Wednesday, March 28, 2012

Spring in the Ozarks: Smith Creek Preserve

Luck was with me in a couple of different ways on Wednesday and both related to the Low Gap Cafe. The cafe opened a few months ago in an unassuming building that once served as the Low Gap General Store. It is closed on Monday and Tuesday so this was my first real chance to try a meal there despite passing it on the way to my cabin every day.

My first bit of luck was in choosing to eat there at all. My order on this first visit was just a sandwich and fries, but the sandwich was especially tasty and the fries were cooked perfectly. I got the idea that somebody at the cafe took pride in their food. After that I ate one meal per day there. From the hamburger to the filet mignon, I was never disappointed and I never went back to the Ozark Cafe. My only regret was that I had to pass up the triple chocolate cake due to a Lenten sacrifice.

Another notable thing about the Low Gap Cafe (aside from the hitching post incident mentioned here) is that they feature free WiFi in an area rather starved for Internet access. I was using their WiFi to do a bit of research on hiking destinations when good fortune smiled for a second time. A man named Michael Dougherty approached me and introduced himself. He is the president of the Buffalo River Chamber of Commerce and an avid photographer.

In preparing for my Monday and Tuesday float trips, I had already made use of some great information from his web site including GPS-annotated topological maps and river level references.
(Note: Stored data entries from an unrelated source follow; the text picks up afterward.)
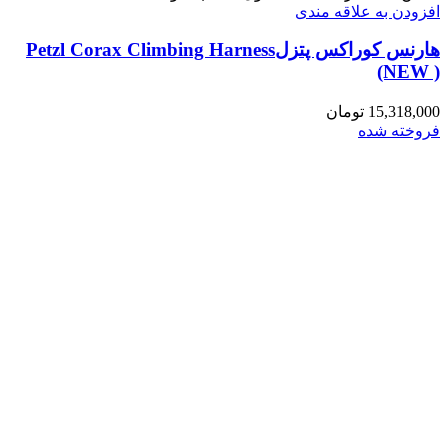
افزودن به علاقه مندی
هارنس کوراکس پتزلPetzl Corax Climbing Harness
(NEW )
15,318,000
تومان
فروخته شده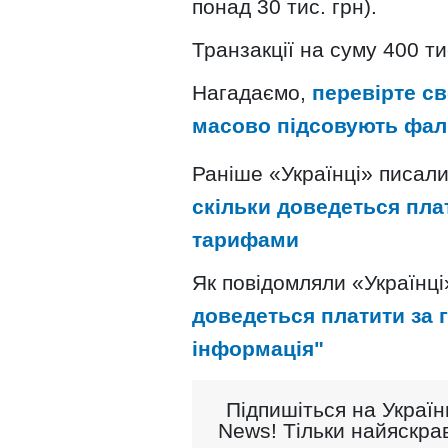
понад 30 тис. грн).
Транзакції на суму 400 ти
Нагадаємо,
перевірте с
масово підсовують фал
Раніше «Українці» писал
скільки доведеться пла
тарифами
Як повідомляли «Українці
доведеться платити за г
інформація"
Підпишіться на Україн
News! Тільки найяскрав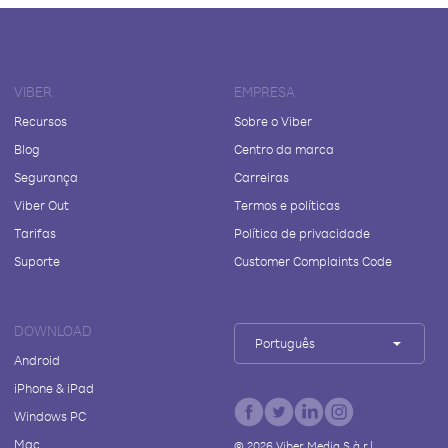
VIBER
EMPRESA
Recursos
Sobre o Viber
Blog
Centro da marca
Segurança
Carreiras
Viber Out
Termos e políticas
Tarifas
Política de privacidade
Suporte
Customer Complaints Code
DOWNLOAD
Português
Android
iPhone & iPad
Windows PC
Mac
©
2026
Viber Media S.à r.l.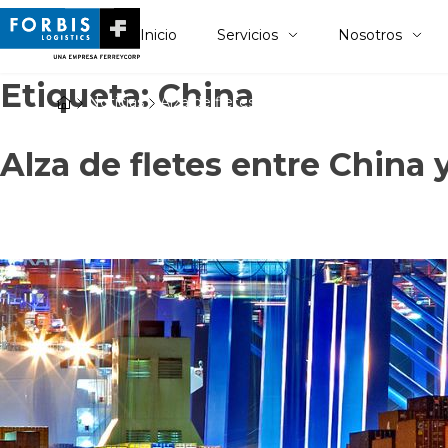
Inicio
Servicios
Nosotros
Etiqueta:
China
Noticias
Alza de fletes entre China y Sudamérica
Alza de fletes entre China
Michael joined me at my table and we talked hiking and photography for about twenty minutes. Among other things, he said that the chance for a spring hike at the Nature Conservancy's Smith Creek Preserve was an opportunity not to be missed. The preserve protects 1,226 acres along Smith Creek above Boxley Valley. In addition to its surface beauty, it sits above Sherfield Cave which is home to Arkansas's largest population of Indiana bats. Since I had already been considering a visit to Smith Creek, his advice sealed the deal.

Once I finished my lunch, I packed my gear and headed for the preserve. When I arrived at the trailhead, I had the entire place to myself. My first goal was to find  my way to QuiVaLa Elise Falls. Using the directions from Tim Ernst's Arkansas Waterfalls Guidebook, I followed a fairly faint path (really more of an overgrown old jeep trail) until I reached a dry creek bed at the bottom of a hollow. After following the creek bed for a time, a small stream joined from the left and I heard the sound of falling water. A short scramble up this stream led to the waterfall on the right.

I soaked in this view for a time, then climbed back out of this hollow and followed the main trail downhill into another one. As soon as the path reached the bottom of the second hollow it turned and ran along Smith Creek for several miles. As the trail made its way through the woods, it crossed smaller streams coming to join the creek and passed little springs, sinkholes, wildflowers, dogwoods, redbuds, butterflies, and more.

The most striking portion of the hike was a section of the creek where huge boulders and a fractured limestone bed created a series of cascades. It was breathtaking. I clambered over the boulders to explore the cascades from all angles, then continued down the trail until it finally crossed the creek and faded away away into the woods.

I was in no hurry to leave, but eventually I retraced my steps back to the trailhead. A vehicle from Missouri was parked there when I returned, but I never saw the driver or anyone else. It was truly an afternoon of peace and beauty.